Attività:
**1.** Ricopia parola per parola il tratto del brano sul Cusano che parte da "In quest’opera s’immagina" e arriva fino a "altre esperienze religiose.".
**2.** Per ognuna di queste affermazioni sul brano dedicato al Cusano, indica sì o no e cita esattamente le parole del brano che lo dimostrano.
(a) Al posto dell'invito alla Crociata, il Cusano scrive il De pace fidei.
(b) Nel Concilio Celeste il Cristo è accompagnato da Pietro e Giovanni.
(c) Secondo l'opera, la Chiesa può sentirsi padrona della Verità divina.
**3.** Rispondi in breve a queste domande sul brano che riguarda il Cusano.
(a) Quali precursori dell'inizio del Rinascimento vengono nominati?
(b) Che cosa s'immagina nel De pace fidei?
(c) In che modo le altre esperienze religiose cercano e conoscono la Verità divina?

Il Cusano era una delle grandi personalità d’Europa, profondamente partecipe di tutte le vicende culturali, religiose e politiche del continente. La sua straordinaria visione filosofica, come quella di altri precursori in quell’inizio del Rinascimento (basti pensare a Marsilio Ficino o Pico della Mirandola) avvertiva l’urgenza di mostrare la verità dell’esperienza cristiana come risposta alle nuove istanze, che mettevano al centro il soggetto umano, in un mondo i cui confini erano sempre meno coincidenti con la «cristianità» dei secoli precedenti. Per questo la sua risposta ha un’altra prospettiva: invece dell’invito alla Crociata scrive De pace fidei, "La pace della fede".
In quest’opera s’immagina un grande Concilio Celeste in cui tutte le espressioni religiose conosciute dal Cusano dialogano con il Cristo, accompagnato e rappresentato da Pietro e Paolo: in questo dialogo si rende evidente che – quantunque la Chiesa sia la presenza di Cristo nella storia – nemmeno ella può sentirsi padrona di una Verità divina che trascende i suoi limiti e che è cercata e conosciuta (in modo incompleto ma reale) anche dalle altre esperienze religiose.

Dati:
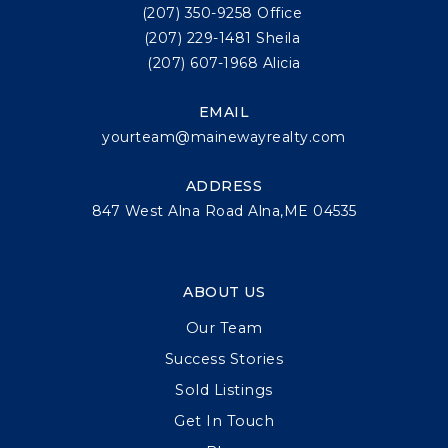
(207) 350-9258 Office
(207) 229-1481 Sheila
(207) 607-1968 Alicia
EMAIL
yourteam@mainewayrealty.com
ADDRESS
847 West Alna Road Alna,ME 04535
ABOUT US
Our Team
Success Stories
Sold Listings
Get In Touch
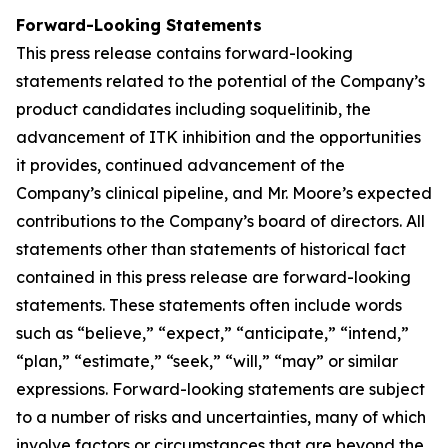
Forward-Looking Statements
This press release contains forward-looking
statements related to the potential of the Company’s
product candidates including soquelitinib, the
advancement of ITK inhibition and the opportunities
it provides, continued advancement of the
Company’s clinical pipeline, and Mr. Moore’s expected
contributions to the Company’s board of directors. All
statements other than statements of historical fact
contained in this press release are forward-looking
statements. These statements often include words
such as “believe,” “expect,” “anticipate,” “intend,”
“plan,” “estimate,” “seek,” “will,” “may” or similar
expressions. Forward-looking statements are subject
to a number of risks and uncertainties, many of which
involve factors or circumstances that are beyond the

==

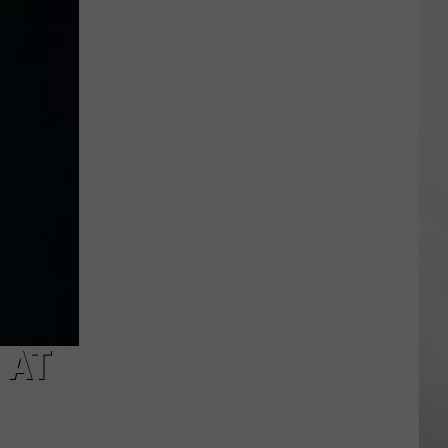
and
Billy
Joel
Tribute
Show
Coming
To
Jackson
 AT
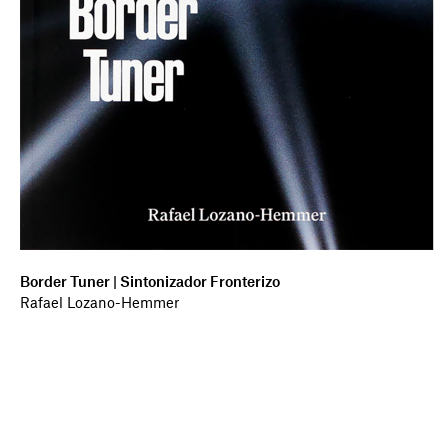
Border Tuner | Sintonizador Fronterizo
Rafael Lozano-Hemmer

Risposte per attività:
**1.**
In quest’opera s’immagina un grande Concilio Celeste in cui tutte le espressioni religiose conosciute dal Cusano dialogano con il Cristo, accompagnato e rappresentato da Pietro e Paolo: in questo dialogo si rende evidente che – quantunque la Chiesa sia la presenza di Cristo nella storia – nemmeno ella può sentirsi padrona di una Verità divina che trascende i suoi limiti e che è cercata e conosciuta (in modo incompleto ma reale) anche dalle altre esperienze religiose.

**2.**
(a) Sì: «invece dell’invito alla Crociata scrive De pace fidei»
(b) No: «accompagnato e rappresentato da Pietro e Paolo»
(c) No: «nemmeno ella può sentirsi padrona di una Verità divina»

**3.**
(a) Marsilio Ficino e Pico della Mirandola.
(b) Un grande Concilio Celeste.
(c) In modo incompleto ma reale.